-- Input data follows --
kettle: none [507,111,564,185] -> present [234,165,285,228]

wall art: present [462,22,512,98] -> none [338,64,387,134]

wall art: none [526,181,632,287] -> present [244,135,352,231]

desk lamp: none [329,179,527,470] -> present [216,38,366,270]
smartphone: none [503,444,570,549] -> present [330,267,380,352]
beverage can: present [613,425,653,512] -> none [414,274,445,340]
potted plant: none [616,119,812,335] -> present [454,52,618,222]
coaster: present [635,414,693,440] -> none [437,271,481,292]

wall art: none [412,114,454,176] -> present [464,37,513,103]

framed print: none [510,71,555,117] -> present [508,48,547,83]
-- Input data concluded --
• _Work order_
Your output should be an exact copy of the lines from the one containing "smartphone: none [503,444,570,549]" through the last line of the data above.

• _Final answer_
smartphone: none [503,444,570,549] -> present [330,267,380,352]
beverage can: present [613,425,653,512] -> none [414,274,445,340]
potted plant: none [616,119,812,335] -> present [454,52,618,222]
coaster: present [635,414,693,440] -> none [437,271,481,292]

wall art: none [412,114,454,176] -> present [464,37,513,103]

framed print: none [510,71,555,117] -> present [508,48,547,83]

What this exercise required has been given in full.